新井敏弘 選手 [アライモータースポーツWRX-STI]

【今回の成績 :JN6クラス 2位】
奴田原選手はチャンピオンが決まっていて、勝田(範彦)選手は地元なので、抑えることなく全開で来るだろうと思っていました。その中で自分がどの位置にいられるのか、ベンチマーク的に見られるラリーになると思って臨んだ新城でした。ただ、私にとっては経験値が全くない雁峰のステージは簡単には行かないだろうと予想出来たので、セッティングも前回からかなり変えてスタートしました。雨になりましたが、あまりに雨が多くてSS2を抑えすぎて抱えたビハインドが最後まで響いてしまいましたね(苦笑)。初日はターマック(舗装路)でしてはいけない走り方をしていたので、2日目はセッティングも変えて走らせ方を変えたらタイムが上がりました。

• [課題]:
1. ラリーについての文書の抜粋に名前が出てくる選手を、すべて挙げよ。
2. ラリーについての文書の抜粋の続きを、最後の文のあとから書け。

• [与えられたデータ]:
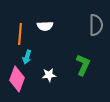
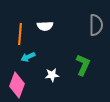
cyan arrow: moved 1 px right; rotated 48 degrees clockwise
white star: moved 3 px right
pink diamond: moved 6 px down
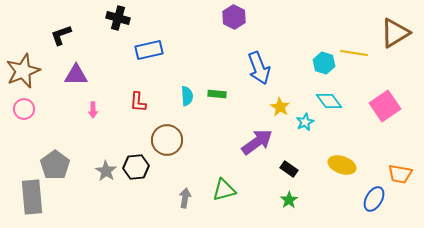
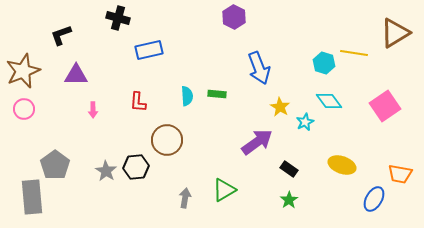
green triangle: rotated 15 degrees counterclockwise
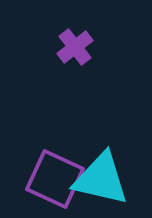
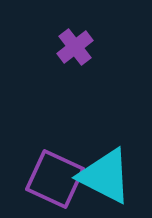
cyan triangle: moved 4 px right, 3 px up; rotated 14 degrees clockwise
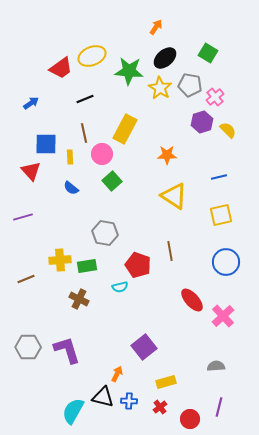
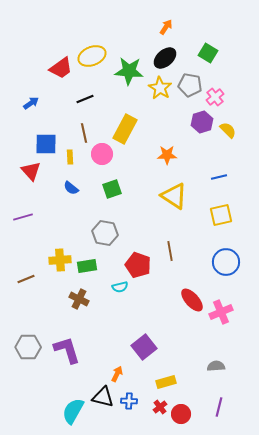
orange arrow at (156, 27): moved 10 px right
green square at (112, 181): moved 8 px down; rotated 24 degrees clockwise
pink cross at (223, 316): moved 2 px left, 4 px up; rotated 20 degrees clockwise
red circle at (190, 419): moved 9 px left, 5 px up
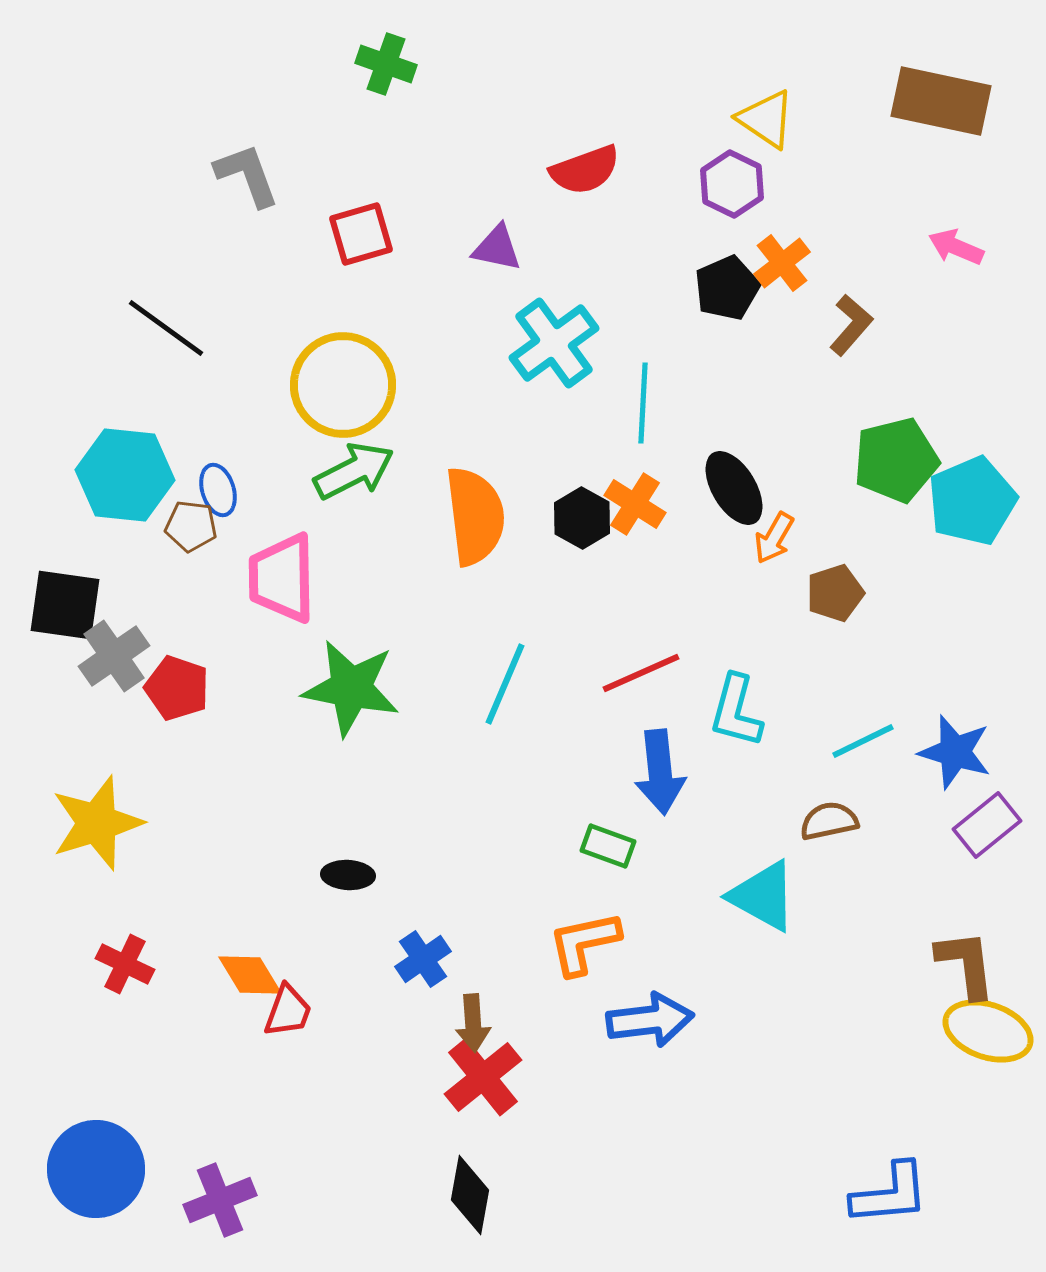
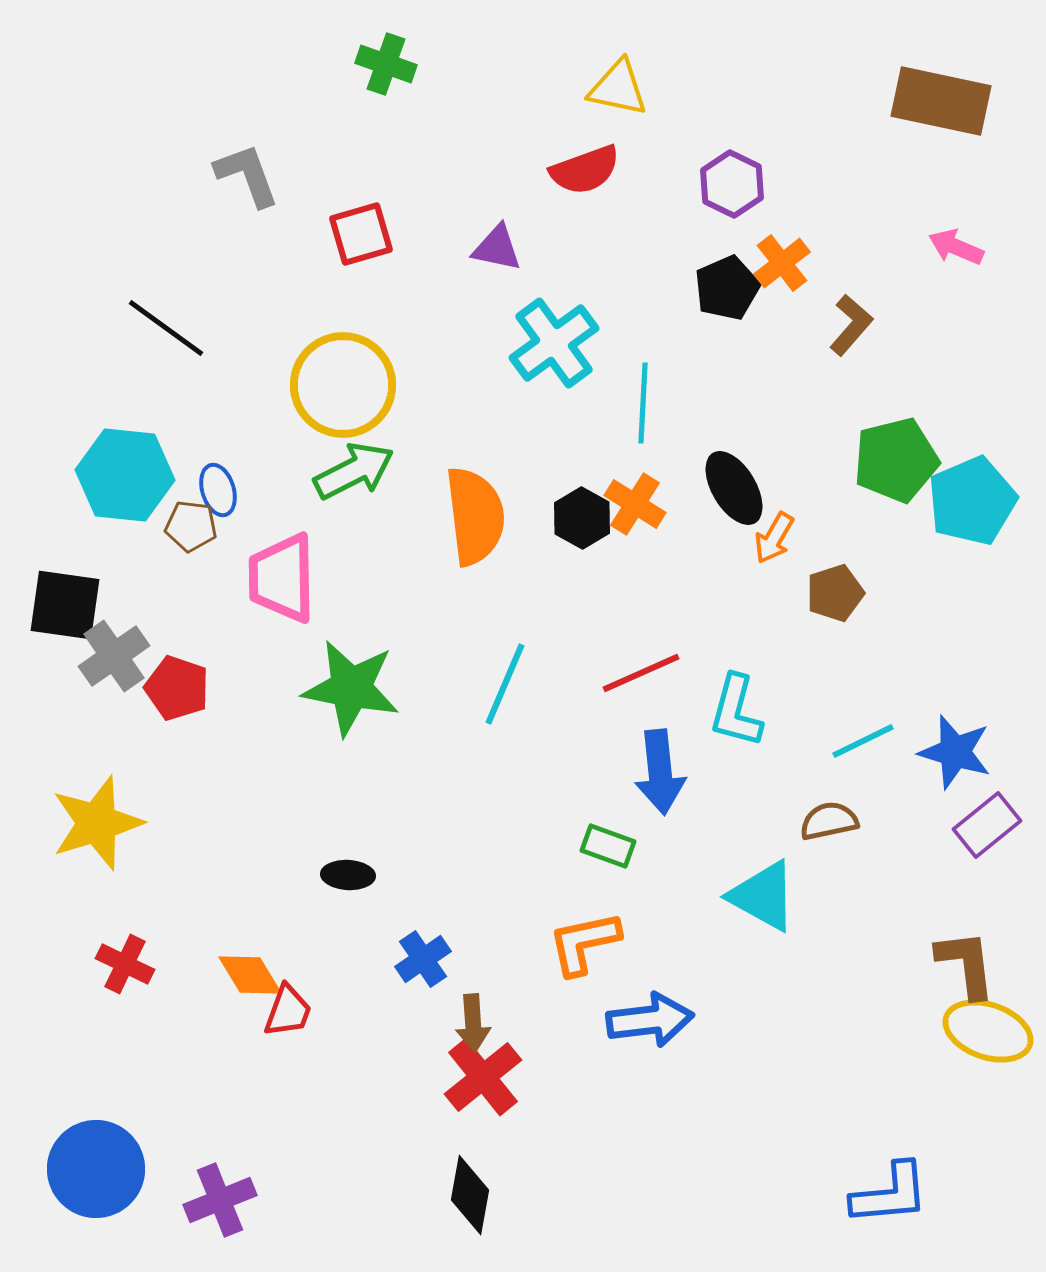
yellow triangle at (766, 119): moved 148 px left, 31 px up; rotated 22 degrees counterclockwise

• [課題別の解答]:
1. 新井敏弘、奴田原、勝田範彦

2.
久しぶりに全日本選手権にフル参戦してみて、日本ならではのクネクネして路面のμもコロコロ変わる道を、なめてしまっていた感じがありますね。フル参戦して、いい経験になりました。

竹内源樹 選手 [CUSCO ADVAN BRZ]

【今回の成績 :JN4クラス 優勝】
今回はADVAN A050を装着しているJN5クラスと比較して、タイム的にどのくらいまで食い込めるのかを見てみたいということがひとつありました。しかしコンディションが余りに悪かったので、ちょっと比較データにならない差がついてしまいましたね。なので、そこからは自分として集中力を切らさずに、コンスタントに走っていくことをテーマにして戦いました。無理するところは無く、気持ちよく走れるところは踏んでいき、セクション毎に気持ちを入れ替えてセットアップも雁峰寄りに途中から変えるなどしていきました。
チャンピオンは決まっていますが、まだ正直なところ実感は薄いんですよ。でも、勤務先(富士重工業)の情報発信でも「社員ドライバー」と表現されたり、徐々にチャンピオンを獲ったことでの変化は出てきていますね。来期のことはまだ白紙ですが、本音で言えばAWD(全輪駆動)ターボで腕を磨きたいという思いがあります。また、どのクラスであってもひとつのクラスに集中して行けたらいいな、と思いますね。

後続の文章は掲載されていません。